What is being asked ::
After finding the line containing "### Week 5: Logica en Beslissingen" below, please output that line and each following one through the line containing "- Physics-systemen implementeren", exactly as written.

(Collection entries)
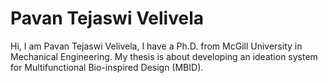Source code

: # Pavan Tejaswi Velivela
Hi, I am Pavan Tejaswi Velivela, I have a Ph.D. from McGill University in Mechanical Engineering.
My thesis is about developing an ideation system for Multifunctional Bio-inspired Design (MBID).




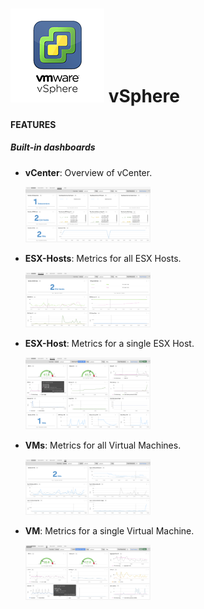 # ![](./img/vsphere-logo.png) vSphere

#### FEATURES

##### Built-in dashboards

- **vCenter**: Overview of vCenter.

  [<img src='./img/vsphere-vcenter.png' width=200px>](./img/vsphere-vcenter.png)
  
- **ESX-Hosts**: Metrics for all ESX Hosts.

  [<img src='./img/vsphere-hosts.png' width=200px>](./img/vsphere-hosts.png)
  
- **ESX-Host**: Metrics for a single ESX Host.

  [<img src='./img/vsphere-host.png' width=200px>](./img/vsphere-host.png)
  
- **VMs**: Metrics for all Virtual Machines.

  [<img src='./img/vsphere-vms.png' width=200px>](./img/vsphere-vms.png)

- **VM**: Metrics for a single Virtual Machine.

  [<img src='./img/vsphere-vm.png' width=200px>](./img/vsphere-vm.png)
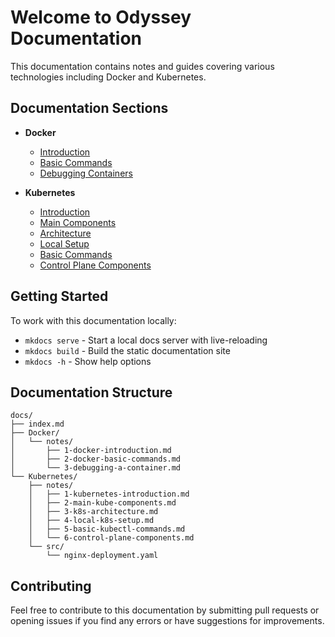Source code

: # Welcome to Odyssey Documentation

This documentation contains notes and guides covering various technologies including Docker and Kubernetes.

## Documentation Sections

* **Docker**
  * [Introduction](Docker/notes/1-docker-introduction.md)
  * [Basic Commands](Docker/notes/2-docker-basic-commands.md)
  * [Debugging Containers](Docker/notes/3-debugging-a-container.md)

* **Kubernetes**
  * [Introduction](Kubernetes/notes/1-kubernetes-introduction.md)
  * [Main Components](Kubernetes/notes/2-main-kube-components.md)
  * [Architecture](Kubernetes/notes/3-k8s-architecture.md)
  * [Local Setup](Kubernetes/notes/4-local-k8s-setup.md)
  * [Basic Commands](Kubernetes/notes/5-basic-kubectl-commands.md)
  * [Control Plane Components](Kubernetes/notes/6-control-plane-components.md)

## Getting Started

To work with this documentation locally:

* `mkdocs serve` - Start a local docs server with live-reloading
* `mkdocs build` - Build the static documentation site
* `mkdocs -h` - Show help options

## Documentation Structure

    docs/
    ├── index.md
    ├── Docker/
    │   └── notes/
    │       ├── 1-docker-introduction.md
    │       ├── 2-docker-basic-commands.md
    │       └── 3-debugging-a-container.md
    └── Kubernetes/
        ├── notes/
        │   ├── 1-kubernetes-introduction.md
        │   ├── 2-main-kube-components.md
        │   ├── 3-k8s-architecture.md
        │   ├── 4-local-k8s-setup.md
        │   ├── 5-basic-kubectl-commands.md
        │   └── 6-control-plane-components.md
        └── src/
            └── nginx-deployment.yaml

## Contributing

Feel free to contribute to this documentation by submitting pull requests or opening issues if you find any errors or have suggestions for improvements.
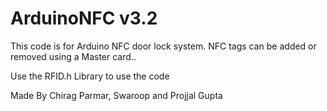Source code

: # ArduinoNFC v3.2
This code is for Arduino NFC door lock system. NFC tags can be added or removed using a Master card..

Use the RFID.h Library to use the code

Made By Chirag Parmar, Swaroop and Projjal Gupta
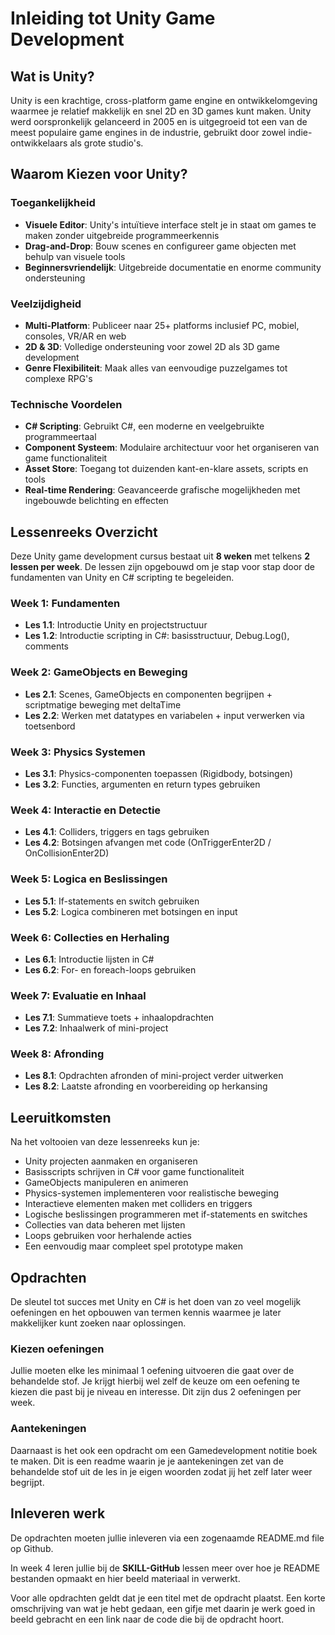 # Inleiding tot Unity Game Development

## Wat is Unity?

Unity is een krachtige, cross-platform game engine en ontwikkelomgeving waarmee je relatief makkelijk en snel 2D en 3D games kunt maken. Unity werd oorspronkelijk gelanceerd in 2005 en is uitgegroeid tot een van de meest populaire game engines in de industrie, gebruikt door zowel indie-ontwikkelaars als grote studio's.

## Waarom Kiezen voor Unity?

### Toegankelijkheid

- **Visuele Editor**: Unity's intuïtieve interface stelt je in staat om games te maken zonder uitgebreide programmeerkennis
- **Drag-and-Drop**: Bouw scenes en configureer game objecten met behulp van visuele tools
- **Beginnersvriendelijk**: Uitgebreide documentatie en enorme community ondersteuning

### Veelzijdigheid

- **Multi-Platform**: Publiceer naar 25+ platforms inclusief PC, mobiel, consoles, VR/AR en web
- **2D & 3D**: Volledige ondersteuning voor zowel 2D als 3D game development
- **Genre Flexibiliteit**: Maak alles van eenvoudige puzzelgames tot complexe RPG's

### Technische Voordelen

- **C# Scripting**: Gebruikt C#, een moderne en veelgebruikte programmeertaal
- **Component Systeem**: Modulaire architectuur voor het organiseren van game functionaliteit
- **Asset Store**: Toegang tot duizenden kant-en-klare assets, scripts en tools
- **Real-time Rendering**: Geavanceerde grafische mogelijkheden met ingebouwde belichting en effecten

## Lessenreeks Overzicht

Deze Unity game development cursus bestaat uit **8 weken** met telkens **2 lessen per week**. De lessen zijn opgebouwd om je stap voor stap door de fundamenten van Unity en C# scripting te begeleiden.

### Week 1: Fundamenten

- **Les 1.1**: Introductie Unity en projectstructuur
- **Les 1.2**: Introductie scripting in C#: basisstructuur, Debug.Log(), comments

### Week 2: GameObjects en Beweging

- **Les 2.1**: Scenes, GameObjects en componenten begrijpen + scriptmatige beweging met deltaTime
- **Les 2.2**: Werken met datatypes en variabelen + input verwerken via toetsenbord

### Week 3: Physics Systemen

- **Les 3.1**: Physics-componenten toepassen (Rigidbody, botsingen)
- **Les 3.2**: Functies, argumenten en return types gebruiken

### Week 4: Interactie en Detectie

- **Les 4.1**: Colliders, triggers en tags gebruiken
- **Les 4.2**: Botsingen afvangen met code (OnTriggerEnter2D / OnCollisionEnter2D)

### Week 5: Logica en Beslissingen

- **Les 5.1**: If-statements en switch gebruiken
- **Les 5.2**: Logica combineren met botsingen en input

### Week 6: Collecties en Herhaling

- **Les 6.1**: Introductie lijsten in C#
- **Les 6.2**: For- en foreach-loops gebruiken

### Week 7: Evaluatie en Inhaal

- **Les 7.1**: Summatieve toets + inhaalopdrachten
- **Les 7.2**: Inhaalwerk of mini-project

### Week 8: Afronding

- **Les 8.1**: Opdrachten afronden of mini-project verder uitwerken
- **Les 8.2**: Laatste afronding en voorbereiding op herkansing

## Leeruitkomsten

Na het voltooien van deze lessenreeks kun je:

- Unity projecten aanmaken en organiseren
- Basisscripts schrijven in C# voor game functionaliteit
- GameObjects manipuleren en animeren
- Physics-systemen implementeren voor realistische beweging
- Interactieve elementen maken met colliders en triggers
- Logische beslissingen programmeren met if-statements en switches
- Collecties van data beheren met lijsten
- Loops gebruiken voor herhalende acties
- Een eenvoudig maar compleet spel prototype maken

## Opdrachten

De sleutel tot succes met Unity en C# is het doen van zo veel mogelijk oefeningen en het opbouwen van termen kennis waarmee je later makkelijker kunt zoeken naar oplossingen.

### Kiezen oefeningen

Jullie moeten elke les minimaal 1 oefening uitvoeren die gaat over de behandelde stof. Je krijgt hierbij wel zelf de keuze om een oefening te kiezen die past bij je niveau en interesse. Dit zijn dus 2 oefeningen per week.

### Aantekeningen

Daarnaast is het ook een opdracht om een Gamedevelopment notitie boek te maken. Dit is een readme waarin je je aantekeningen zet van de behandelde stof uit de les in je eigen woorden zodat jij het zelf later weer begrijpt.

## Inleveren werk

De opdrachten moeten jullie inleveren via een zogenaamde README.md file op Github.

In week 4 leren jullie bij de **SKILL-GitHub** lessen meer over hoe je README bestanden opmaakt en hier beeld materiaal in verwerkt.

Voor alle opdrachten geldt dat je een titel met de opdracht plaatst. Een korte omschrijving van wat je hebt gedaan, een gifje met daarin je werk goed in beeld gebracht en een link naar de code die bij de opdracht hoort.
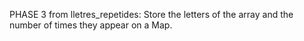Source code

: PHASE 3 from lletres_repetides: Store the letters of the array and the number of times they appear on a Map.
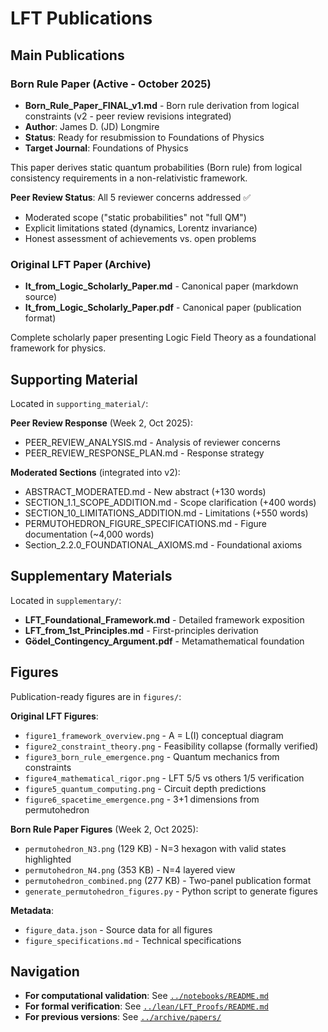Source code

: # LFT Publications

## Main Publications

### Born Rule Paper (Active - October 2025)

- **Born_Rule_Paper_FINAL_v1.md** - Born rule derivation from logical constraints (v2 - peer review revisions integrated)
- **Author**: James D. (JD) Longmire
- **Status**: Ready for resubmission to Foundations of Physics
- **Target Journal**: Foundations of Physics

This paper derives static quantum probabilities (Born rule) from logical consistency requirements in a non-relativistic framework.

**Peer Review Status**: All 5 reviewer concerns addressed ✅
- Moderated scope ("static probabilities" not "full QM")
- Explicit limitations stated (dynamics, Lorentz invariance)
- Honest assessment of achievements vs. open problems

### Original LFT Paper (Archive)

- **It_from_Logic_Scholarly_Paper.md** - Canonical paper (markdown source)
- **It_from_Logic_Scholarly_Paper.pdf** - Canonical paper (publication format)

Complete scholarly paper presenting Logic Field Theory as a foundational framework for physics.

## Supporting Material

Located in `supporting_material/`:

**Peer Review Response** (Week 2, Oct 2025):
- PEER_REVIEW_ANALYSIS.md - Analysis of reviewer concerns
- PEER_REVIEW_RESPONSE_PLAN.md - Response strategy

**Moderated Sections** (integrated into v2):
- ABSTRACT_MODERATED.md - New abstract (+130 words)
- SECTION_1.1_SCOPE_ADDITION.md - Scope clarification (+400 words)
- SECTION_10_LIMITATIONS_ADDITION.md - Limitations (+550 words)
- PERMUTOHEDRON_FIGURE_SPECIFICATIONS.md - Figure documentation (~4,000 words)
- Section_2.2.0_FOUNDATIONAL_AXIOMS.md - Foundational axioms

## Supplementary Materials

Located in `supplementary/`:

- **LFT_Foundational_Framework.md** - Detailed framework exposition
- **LFT_from_1st_Principles.md** - First-principles derivation
- **Gödel_Contingency_Argument.pdf** - Metamathematical foundation

## Figures

Publication-ready figures are in `figures/`:

**Original LFT Figures**:
- `figure1_framework_overview.png` - A = L(I) conceptual diagram
- `figure2_constraint_theory.png` - Feasibility collapse (formally verified)
- `figure3_born_rule_emergence.png` - Quantum mechanics from constraints
- `figure4_mathematical_rigor.png` - LFT 5/5 vs others 1/5 verification
- `figure5_quantum_computing.png` - Circuit depth predictions
- `figure6_spacetime_emergence.png` - 3+1 dimensions from permutohedron

**Born Rule Paper Figures** (Week 2, Oct 2025):
- `permutohedron_N3.png` (129 KB) - N=3 hexagon with valid states highlighted
- `permutohedron_N4.png` (353 KB) - N=4 layered view
- `permutohedron_combined.png` (277 KB) - Two-panel publication format
- `generate_permutohedron_figures.py` - Python script to generate figures

**Metadata**:
- `figure_data.json` - Source data for all figures
- `figure_specifications.md` - Technical specifications

## Navigation

- **For computational validation**: See [`../notebooks/README.md`](../notebooks/README.md)
- **For formal verification**: See [`../lean/LFT_Proofs/README.md`](../lean/LFT_Proofs/README.md)
- **For previous versions**: See [`../archive/papers/`](../archive/papers/)
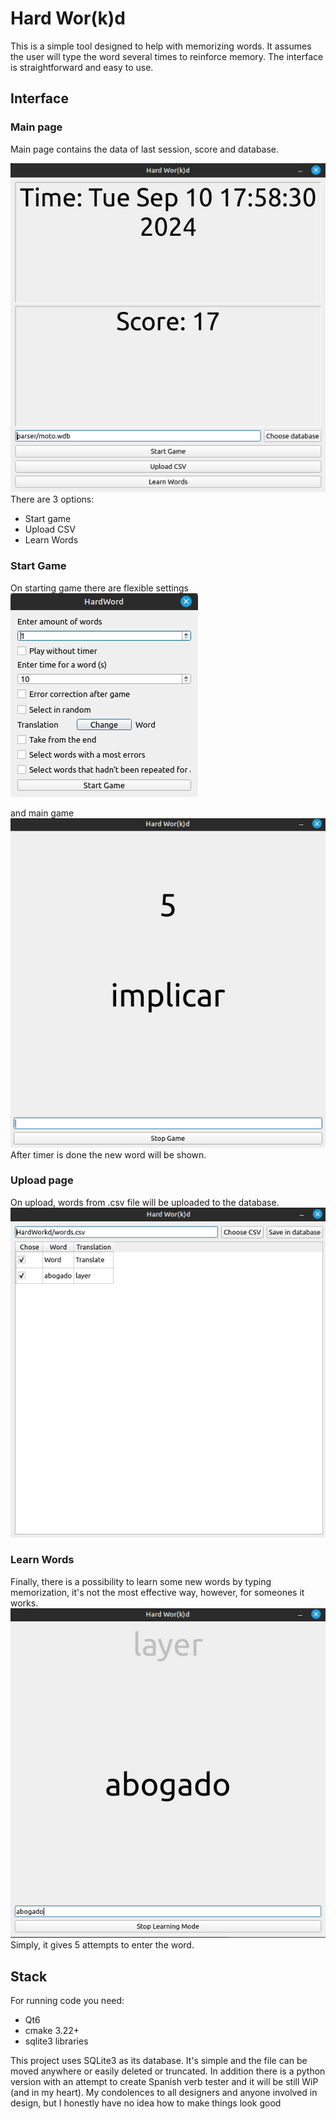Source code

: # Hard Wor(k)d
This is a simple tool designed to help with memorizing words. It assumes the user will type the word several times to reinforce memory. The interface is straightforward and easy to use.

## Interface
### Main page 
Main page contains the data of last session, score and database. 

![main page](docs/01.jpg)
There are 3 options:
- Start game
- Upload CSV
- Learn Words

### Start Game
On starting game there are flexible settings
![settings](docs/02.jpg)

and main game
![main game](docs/03.jpg)
After timer is done the new word will be shown.

### Upload page
On upload, words from .csv file will be uploaded to the database. 
![upload](docs/04.jpg)

### Learn Words
Finally, there is a possibility to learn some new words by typing memorization, it's not the most effective way, however, for someones it works.
![memorization](docs/05.jpg)
Simply, it gives 5 attempts to enter the word. 

## Stack
For running code you need:
- Qt6
- cmake 3.22+
- sqlite3 libraries

This project uses SQLite3 as its database. It's simple and the file can be moved anywhere or easily deleted or truncated.
In addition there is a python version with an attempt to create Spanish verb tester and it will be still WiP (and in my heart).
My condolences to all designers and anyone involved in design, but I honestly have no idea how to make things look good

Answer below ::
### Week 5: Logica en Beslissingen

- **Les 5.1**: If-statements en switch gebruiken
- **Les 5.2**: Logica combineren met botsingen en input

### Week 6: Collecties en Herhaling

- **Les 6.1**: Introductie lijsten in C#
- **Les 6.2**: For- en foreach-loops gebruiken

### Week 7: Evaluatie en Inhaal

- **Les 7.1**: Summatieve toets + inhaalopdrachten
- **Les 7.2**: Inhaalwerk of mini-project

### Week 8: Afronding

- **Les 8.1**: Opdrachten afronden of mini-project verder uitwerken
- **Les 8.2**: Laatste afronding en voorbereiding op herkansing

## Leeruitkomsten

Na het voltooien van deze lessenreeks kun je:

- Unity projecten aanmaken en organiseren
- Basisscripts schrijven in C# voor game functionaliteit
- GameObjects manipuleren en animeren
- Physics-systemen implementeren voor realistische beweging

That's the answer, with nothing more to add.